Problem requirements ▸ Report each line of the records below that holds the word "none".
Information given Block Start
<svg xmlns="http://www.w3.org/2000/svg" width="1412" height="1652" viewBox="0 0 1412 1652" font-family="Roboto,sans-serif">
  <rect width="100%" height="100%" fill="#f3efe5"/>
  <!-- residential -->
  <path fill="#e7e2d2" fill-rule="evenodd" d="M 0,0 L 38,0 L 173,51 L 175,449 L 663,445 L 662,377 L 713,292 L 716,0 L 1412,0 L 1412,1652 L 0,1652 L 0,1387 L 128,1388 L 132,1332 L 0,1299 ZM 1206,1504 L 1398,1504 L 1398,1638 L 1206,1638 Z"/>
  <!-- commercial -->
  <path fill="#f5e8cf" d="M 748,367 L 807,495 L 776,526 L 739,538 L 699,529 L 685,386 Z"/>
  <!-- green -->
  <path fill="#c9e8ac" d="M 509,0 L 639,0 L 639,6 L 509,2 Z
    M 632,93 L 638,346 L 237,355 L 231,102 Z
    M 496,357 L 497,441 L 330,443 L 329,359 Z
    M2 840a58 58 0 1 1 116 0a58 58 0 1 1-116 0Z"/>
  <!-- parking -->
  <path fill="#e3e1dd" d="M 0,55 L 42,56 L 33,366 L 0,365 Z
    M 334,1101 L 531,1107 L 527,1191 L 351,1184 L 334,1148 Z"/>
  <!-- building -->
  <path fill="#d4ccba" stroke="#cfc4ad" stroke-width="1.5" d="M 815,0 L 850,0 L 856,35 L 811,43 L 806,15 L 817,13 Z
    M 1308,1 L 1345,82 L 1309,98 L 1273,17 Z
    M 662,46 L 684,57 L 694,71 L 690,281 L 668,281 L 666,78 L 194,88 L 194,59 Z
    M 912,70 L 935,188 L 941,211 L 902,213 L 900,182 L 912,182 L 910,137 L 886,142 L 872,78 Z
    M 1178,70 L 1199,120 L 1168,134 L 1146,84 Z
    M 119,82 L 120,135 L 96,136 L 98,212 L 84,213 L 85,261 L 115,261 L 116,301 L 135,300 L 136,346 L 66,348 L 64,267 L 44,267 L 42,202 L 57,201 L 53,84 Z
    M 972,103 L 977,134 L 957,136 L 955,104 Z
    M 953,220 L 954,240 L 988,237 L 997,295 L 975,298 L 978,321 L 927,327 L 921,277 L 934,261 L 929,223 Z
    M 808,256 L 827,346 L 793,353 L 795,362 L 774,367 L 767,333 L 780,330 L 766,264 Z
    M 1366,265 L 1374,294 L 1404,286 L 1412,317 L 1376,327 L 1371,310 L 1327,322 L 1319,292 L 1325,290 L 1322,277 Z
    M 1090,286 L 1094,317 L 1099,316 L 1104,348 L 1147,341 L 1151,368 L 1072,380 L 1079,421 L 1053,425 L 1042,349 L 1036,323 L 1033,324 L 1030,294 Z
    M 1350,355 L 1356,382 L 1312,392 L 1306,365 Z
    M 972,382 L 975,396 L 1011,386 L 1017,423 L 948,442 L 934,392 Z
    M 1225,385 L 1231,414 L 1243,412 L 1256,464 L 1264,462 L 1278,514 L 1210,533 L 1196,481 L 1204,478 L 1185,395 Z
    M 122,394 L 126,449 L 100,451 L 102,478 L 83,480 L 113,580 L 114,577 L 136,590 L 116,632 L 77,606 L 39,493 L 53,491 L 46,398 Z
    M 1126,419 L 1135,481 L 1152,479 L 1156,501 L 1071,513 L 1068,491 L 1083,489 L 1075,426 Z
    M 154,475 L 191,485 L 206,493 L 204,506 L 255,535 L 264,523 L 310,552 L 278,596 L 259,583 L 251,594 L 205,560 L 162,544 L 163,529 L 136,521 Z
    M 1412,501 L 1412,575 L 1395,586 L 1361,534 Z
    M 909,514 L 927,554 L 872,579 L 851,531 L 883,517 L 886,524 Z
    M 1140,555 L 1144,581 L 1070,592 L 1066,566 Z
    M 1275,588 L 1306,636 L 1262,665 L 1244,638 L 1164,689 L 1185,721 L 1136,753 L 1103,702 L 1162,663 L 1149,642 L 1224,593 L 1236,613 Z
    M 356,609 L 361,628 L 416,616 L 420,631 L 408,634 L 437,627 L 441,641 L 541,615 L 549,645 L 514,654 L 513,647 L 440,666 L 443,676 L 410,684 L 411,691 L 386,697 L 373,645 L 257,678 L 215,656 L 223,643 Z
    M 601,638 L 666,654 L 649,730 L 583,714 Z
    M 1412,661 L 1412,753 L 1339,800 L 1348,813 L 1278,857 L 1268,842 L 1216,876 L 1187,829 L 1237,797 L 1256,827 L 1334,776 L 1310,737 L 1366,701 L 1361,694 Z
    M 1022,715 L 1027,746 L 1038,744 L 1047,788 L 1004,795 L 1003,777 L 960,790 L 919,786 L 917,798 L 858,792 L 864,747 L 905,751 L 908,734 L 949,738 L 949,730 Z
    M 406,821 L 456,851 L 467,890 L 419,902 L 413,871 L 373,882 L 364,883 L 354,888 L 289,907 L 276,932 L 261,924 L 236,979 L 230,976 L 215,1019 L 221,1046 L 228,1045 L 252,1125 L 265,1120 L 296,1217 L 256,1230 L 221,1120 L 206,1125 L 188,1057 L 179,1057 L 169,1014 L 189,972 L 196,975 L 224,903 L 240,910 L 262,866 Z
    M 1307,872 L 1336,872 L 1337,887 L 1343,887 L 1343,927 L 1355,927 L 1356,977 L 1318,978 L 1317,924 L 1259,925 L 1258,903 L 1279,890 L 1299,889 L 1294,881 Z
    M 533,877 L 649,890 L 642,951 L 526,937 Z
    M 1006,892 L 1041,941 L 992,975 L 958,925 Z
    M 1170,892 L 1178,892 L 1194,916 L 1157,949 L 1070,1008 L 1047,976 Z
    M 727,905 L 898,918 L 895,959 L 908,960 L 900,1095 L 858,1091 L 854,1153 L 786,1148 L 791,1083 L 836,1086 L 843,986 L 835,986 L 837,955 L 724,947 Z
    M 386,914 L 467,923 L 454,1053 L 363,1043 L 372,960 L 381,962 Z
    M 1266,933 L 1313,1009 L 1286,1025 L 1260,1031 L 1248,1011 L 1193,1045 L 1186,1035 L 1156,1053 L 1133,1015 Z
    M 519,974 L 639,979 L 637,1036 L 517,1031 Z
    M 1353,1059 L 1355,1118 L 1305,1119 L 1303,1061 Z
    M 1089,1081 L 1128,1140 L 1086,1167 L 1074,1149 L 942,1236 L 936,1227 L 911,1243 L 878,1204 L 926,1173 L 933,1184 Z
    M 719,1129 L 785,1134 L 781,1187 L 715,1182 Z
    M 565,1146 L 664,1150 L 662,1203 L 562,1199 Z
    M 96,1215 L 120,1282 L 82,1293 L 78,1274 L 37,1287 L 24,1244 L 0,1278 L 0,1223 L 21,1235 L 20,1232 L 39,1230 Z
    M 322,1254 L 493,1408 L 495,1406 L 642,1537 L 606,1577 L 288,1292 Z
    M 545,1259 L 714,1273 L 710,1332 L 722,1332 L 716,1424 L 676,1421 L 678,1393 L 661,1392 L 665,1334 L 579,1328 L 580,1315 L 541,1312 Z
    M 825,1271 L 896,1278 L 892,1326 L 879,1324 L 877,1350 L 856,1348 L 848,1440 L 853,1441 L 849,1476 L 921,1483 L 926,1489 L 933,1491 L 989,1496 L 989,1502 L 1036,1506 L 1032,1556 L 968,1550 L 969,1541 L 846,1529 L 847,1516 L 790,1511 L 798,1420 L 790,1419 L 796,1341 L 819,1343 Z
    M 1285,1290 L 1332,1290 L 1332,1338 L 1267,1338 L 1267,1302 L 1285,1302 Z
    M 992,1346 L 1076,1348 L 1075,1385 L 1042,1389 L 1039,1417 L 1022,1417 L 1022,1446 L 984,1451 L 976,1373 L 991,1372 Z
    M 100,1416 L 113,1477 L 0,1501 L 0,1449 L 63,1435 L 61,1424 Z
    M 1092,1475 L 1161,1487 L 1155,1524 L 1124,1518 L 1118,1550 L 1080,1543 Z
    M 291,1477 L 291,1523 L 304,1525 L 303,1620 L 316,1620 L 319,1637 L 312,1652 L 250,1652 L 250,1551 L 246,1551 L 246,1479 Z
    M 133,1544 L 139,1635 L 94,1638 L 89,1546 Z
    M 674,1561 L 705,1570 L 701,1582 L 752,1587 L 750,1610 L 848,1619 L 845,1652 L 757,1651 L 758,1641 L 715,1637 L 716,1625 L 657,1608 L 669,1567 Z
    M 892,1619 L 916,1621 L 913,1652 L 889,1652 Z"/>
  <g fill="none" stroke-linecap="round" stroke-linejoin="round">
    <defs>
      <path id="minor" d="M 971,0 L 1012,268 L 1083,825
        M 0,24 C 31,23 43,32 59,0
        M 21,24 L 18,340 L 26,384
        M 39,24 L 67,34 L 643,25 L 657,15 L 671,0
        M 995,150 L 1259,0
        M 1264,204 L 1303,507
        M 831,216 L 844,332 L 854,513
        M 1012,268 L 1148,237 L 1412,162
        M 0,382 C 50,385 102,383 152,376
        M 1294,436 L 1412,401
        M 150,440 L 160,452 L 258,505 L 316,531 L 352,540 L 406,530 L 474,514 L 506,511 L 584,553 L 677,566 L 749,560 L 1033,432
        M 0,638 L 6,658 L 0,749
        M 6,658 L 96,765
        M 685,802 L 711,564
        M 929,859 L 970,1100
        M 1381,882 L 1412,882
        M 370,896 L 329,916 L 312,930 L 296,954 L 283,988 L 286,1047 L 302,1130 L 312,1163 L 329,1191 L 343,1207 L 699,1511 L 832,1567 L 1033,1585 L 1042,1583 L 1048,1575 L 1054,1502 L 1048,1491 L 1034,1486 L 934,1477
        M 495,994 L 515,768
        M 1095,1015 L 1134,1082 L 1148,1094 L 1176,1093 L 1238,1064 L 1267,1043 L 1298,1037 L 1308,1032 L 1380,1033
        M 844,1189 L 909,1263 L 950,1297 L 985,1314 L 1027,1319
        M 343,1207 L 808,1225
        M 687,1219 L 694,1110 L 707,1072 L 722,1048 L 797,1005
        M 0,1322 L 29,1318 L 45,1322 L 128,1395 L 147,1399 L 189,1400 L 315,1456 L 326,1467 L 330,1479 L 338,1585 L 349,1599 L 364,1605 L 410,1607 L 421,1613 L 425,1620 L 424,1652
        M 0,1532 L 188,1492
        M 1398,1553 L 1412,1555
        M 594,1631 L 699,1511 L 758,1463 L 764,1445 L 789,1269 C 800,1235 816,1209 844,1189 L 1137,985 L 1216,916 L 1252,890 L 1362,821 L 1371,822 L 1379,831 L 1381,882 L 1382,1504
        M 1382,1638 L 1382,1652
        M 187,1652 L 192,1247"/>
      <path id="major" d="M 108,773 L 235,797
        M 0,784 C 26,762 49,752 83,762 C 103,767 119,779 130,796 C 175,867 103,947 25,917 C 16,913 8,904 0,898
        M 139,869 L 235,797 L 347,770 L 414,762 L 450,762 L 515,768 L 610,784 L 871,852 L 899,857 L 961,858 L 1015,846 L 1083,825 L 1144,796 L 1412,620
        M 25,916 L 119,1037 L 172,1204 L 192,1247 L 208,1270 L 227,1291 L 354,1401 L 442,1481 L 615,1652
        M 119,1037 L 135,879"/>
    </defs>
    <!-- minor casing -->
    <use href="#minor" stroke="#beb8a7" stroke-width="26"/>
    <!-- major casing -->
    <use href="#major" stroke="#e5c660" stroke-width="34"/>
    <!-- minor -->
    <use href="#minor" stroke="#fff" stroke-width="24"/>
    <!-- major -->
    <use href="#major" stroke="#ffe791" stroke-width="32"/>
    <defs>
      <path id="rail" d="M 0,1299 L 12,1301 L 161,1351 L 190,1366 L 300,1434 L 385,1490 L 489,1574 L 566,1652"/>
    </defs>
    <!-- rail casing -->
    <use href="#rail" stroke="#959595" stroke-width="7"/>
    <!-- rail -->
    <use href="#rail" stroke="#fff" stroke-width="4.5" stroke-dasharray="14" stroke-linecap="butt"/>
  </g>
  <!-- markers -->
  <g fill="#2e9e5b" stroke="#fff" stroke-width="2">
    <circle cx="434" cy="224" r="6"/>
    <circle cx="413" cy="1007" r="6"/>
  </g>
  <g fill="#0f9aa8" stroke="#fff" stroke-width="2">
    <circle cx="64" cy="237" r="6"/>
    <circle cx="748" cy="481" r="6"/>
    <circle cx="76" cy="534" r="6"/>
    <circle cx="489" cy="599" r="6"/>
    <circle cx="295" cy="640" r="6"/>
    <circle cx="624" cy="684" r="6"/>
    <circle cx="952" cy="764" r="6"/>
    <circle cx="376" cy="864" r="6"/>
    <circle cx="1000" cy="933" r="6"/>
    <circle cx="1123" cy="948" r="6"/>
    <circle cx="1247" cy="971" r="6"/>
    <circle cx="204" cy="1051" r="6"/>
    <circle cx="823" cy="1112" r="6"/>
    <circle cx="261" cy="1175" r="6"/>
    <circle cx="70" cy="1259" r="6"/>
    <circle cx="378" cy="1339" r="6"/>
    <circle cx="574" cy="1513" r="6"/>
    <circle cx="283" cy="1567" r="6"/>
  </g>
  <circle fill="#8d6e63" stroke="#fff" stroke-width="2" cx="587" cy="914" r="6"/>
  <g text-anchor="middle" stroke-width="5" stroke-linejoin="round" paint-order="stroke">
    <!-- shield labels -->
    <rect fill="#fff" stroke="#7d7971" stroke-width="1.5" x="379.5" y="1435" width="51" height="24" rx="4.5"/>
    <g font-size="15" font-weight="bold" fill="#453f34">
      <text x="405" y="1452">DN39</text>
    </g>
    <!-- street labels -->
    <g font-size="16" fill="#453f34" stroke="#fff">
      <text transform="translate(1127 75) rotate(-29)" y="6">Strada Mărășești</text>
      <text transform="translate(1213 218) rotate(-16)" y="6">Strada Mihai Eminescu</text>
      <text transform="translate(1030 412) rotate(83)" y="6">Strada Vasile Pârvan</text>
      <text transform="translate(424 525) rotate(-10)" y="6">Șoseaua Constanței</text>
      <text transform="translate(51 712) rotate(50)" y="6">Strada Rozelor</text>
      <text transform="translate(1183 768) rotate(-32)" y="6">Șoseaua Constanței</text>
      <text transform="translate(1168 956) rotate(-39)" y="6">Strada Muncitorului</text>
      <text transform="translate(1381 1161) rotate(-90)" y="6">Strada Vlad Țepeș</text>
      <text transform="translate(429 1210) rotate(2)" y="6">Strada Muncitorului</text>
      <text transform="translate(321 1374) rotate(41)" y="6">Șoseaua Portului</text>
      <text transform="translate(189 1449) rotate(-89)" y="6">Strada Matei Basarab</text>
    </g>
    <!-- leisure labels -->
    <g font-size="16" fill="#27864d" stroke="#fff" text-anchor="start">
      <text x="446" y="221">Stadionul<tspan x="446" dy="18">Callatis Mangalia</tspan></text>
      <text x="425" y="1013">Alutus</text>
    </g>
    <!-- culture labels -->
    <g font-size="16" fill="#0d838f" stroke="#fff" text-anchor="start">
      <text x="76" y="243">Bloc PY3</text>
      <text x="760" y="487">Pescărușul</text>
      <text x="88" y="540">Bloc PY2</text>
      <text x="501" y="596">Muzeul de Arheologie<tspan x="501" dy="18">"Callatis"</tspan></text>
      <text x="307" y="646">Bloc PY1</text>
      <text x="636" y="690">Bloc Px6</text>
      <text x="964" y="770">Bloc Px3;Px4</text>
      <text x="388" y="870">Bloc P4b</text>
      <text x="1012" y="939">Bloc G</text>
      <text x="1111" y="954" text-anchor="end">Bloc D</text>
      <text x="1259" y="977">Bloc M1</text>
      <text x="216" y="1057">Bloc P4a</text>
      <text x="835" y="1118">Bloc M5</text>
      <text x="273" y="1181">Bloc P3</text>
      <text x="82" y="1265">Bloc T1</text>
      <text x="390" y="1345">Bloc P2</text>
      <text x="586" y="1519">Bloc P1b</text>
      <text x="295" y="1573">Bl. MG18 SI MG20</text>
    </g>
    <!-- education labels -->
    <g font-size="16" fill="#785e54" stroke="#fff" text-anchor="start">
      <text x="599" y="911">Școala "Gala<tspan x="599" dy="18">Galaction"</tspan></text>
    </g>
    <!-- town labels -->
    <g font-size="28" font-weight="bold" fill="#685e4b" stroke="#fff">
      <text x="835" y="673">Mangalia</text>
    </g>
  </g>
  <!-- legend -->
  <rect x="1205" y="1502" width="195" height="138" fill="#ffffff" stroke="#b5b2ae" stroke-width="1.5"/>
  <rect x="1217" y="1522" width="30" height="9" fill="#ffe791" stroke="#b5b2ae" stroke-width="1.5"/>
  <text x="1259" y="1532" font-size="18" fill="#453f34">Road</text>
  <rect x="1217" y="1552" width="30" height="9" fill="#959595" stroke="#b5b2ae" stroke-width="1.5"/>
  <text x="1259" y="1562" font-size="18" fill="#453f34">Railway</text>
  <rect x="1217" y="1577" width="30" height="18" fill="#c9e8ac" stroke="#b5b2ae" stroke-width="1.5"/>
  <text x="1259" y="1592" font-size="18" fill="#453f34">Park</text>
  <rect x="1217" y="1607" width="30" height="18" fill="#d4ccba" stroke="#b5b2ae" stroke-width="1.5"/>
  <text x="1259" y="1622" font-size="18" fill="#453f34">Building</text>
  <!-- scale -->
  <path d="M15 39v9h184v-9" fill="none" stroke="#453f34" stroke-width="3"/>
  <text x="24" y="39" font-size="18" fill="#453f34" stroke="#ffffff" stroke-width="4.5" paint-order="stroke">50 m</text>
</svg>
Information given Block End
Your solution ▸
  <g fill="none" stroke-linecap="round" stroke-linejoin="round">
  <path d="M15 39v9h184v-9" fill="none" stroke="#453f34" stroke-width="3"/>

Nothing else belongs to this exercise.